Saved entries:
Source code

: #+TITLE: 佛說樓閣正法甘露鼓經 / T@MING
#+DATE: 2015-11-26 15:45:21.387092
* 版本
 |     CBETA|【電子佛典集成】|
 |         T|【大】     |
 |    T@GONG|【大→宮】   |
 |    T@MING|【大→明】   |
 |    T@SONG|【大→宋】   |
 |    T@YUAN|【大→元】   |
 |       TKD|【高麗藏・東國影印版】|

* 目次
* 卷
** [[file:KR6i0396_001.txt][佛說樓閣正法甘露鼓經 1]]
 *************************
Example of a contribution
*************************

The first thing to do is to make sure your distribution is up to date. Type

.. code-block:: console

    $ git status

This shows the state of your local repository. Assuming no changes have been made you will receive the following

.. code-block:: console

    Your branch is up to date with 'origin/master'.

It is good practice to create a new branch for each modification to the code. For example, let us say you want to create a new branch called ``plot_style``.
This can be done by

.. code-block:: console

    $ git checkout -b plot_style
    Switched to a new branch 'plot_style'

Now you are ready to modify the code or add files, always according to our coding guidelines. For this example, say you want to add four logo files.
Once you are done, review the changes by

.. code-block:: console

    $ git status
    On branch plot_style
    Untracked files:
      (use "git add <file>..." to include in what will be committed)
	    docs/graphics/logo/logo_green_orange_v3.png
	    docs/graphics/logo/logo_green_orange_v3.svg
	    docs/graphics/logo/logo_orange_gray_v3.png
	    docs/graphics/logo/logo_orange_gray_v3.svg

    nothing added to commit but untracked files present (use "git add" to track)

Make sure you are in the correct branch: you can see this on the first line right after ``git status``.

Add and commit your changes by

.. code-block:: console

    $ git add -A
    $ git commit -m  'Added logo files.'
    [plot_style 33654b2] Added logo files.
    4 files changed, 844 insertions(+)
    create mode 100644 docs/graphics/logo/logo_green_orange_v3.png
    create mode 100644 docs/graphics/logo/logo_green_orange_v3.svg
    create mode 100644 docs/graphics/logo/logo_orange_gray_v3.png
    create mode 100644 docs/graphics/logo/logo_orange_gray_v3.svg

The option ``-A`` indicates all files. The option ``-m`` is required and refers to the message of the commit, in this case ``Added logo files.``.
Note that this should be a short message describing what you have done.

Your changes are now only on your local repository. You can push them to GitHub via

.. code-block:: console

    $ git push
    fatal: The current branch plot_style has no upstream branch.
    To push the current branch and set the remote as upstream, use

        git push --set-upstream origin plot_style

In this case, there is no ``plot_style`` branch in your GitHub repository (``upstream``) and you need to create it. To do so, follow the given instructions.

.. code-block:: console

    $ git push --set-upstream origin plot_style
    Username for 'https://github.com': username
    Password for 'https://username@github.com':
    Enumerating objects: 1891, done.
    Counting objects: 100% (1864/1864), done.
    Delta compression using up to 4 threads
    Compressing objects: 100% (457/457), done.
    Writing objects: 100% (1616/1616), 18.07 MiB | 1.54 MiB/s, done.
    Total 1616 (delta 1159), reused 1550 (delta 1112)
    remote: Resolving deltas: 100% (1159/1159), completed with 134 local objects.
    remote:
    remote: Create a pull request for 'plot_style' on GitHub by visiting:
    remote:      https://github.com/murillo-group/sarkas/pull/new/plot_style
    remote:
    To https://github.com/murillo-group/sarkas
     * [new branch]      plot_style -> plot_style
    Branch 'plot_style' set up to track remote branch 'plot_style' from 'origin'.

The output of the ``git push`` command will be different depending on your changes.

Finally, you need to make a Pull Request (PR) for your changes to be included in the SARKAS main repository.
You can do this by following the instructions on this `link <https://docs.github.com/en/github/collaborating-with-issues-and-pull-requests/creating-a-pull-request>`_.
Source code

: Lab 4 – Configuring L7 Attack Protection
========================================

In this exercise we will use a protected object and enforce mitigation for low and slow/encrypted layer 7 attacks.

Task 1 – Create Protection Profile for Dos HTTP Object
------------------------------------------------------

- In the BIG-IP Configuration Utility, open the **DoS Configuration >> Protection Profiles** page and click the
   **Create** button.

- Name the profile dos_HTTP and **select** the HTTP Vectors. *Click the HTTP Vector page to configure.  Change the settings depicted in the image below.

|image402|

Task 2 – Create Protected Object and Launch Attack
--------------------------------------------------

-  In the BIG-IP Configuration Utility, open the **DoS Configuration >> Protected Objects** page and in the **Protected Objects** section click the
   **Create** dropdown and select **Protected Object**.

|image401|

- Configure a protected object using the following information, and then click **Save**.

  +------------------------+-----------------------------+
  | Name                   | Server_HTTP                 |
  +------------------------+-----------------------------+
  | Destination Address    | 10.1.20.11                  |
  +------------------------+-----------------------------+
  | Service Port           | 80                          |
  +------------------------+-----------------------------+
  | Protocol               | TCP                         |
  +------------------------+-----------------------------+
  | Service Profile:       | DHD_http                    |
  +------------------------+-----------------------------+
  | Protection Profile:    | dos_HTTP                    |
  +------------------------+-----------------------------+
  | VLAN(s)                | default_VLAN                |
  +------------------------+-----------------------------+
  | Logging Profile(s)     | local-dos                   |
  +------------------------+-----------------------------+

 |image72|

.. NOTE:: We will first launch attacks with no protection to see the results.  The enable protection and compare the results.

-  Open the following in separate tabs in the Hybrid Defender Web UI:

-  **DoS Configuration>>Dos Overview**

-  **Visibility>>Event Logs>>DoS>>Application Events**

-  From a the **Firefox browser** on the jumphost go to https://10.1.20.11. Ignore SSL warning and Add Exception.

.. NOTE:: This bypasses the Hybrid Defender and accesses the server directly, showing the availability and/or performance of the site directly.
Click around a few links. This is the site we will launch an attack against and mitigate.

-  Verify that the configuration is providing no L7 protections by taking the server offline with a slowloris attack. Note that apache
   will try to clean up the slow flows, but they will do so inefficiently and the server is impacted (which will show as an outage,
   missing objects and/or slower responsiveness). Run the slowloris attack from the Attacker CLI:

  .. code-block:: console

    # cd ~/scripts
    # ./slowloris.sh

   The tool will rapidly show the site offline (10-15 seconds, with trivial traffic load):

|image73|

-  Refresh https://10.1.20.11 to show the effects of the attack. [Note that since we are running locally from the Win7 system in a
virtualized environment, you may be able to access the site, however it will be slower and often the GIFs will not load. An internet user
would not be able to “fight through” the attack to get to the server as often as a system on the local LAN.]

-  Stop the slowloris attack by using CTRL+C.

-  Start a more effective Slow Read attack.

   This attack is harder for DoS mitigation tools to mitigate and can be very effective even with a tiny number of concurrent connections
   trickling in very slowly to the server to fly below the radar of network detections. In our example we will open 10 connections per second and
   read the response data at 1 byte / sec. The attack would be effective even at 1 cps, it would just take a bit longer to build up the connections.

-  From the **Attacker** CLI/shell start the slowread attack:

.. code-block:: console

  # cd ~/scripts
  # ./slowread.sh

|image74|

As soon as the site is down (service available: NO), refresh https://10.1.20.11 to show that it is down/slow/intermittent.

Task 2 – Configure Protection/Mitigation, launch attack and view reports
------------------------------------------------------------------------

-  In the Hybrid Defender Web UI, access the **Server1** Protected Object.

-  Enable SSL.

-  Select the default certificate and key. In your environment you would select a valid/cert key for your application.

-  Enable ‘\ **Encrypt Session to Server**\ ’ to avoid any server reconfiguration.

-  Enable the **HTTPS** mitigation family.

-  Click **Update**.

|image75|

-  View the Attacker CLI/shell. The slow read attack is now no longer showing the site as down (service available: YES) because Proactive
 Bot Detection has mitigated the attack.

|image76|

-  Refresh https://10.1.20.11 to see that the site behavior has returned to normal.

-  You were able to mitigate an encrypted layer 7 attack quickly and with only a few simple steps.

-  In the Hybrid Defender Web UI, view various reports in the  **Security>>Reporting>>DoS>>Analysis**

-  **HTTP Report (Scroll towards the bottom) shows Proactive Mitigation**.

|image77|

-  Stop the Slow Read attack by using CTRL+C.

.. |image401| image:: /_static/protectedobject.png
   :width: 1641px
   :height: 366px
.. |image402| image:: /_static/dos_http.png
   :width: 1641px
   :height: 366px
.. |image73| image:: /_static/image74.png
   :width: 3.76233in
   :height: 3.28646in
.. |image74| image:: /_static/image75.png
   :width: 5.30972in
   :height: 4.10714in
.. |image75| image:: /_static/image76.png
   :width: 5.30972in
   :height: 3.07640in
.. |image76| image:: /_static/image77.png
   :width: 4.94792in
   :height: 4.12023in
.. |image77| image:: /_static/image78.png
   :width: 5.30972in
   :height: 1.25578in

§ Exercise description
Scan the entries above for the word "shows" and collect each line holding it.

§ Answer section
This shows the state of your local repository. Assuming no changes have been made you will receive the following
-  **HTTP Report (Scroll towards the bottom) shows Proactive Mitigation**.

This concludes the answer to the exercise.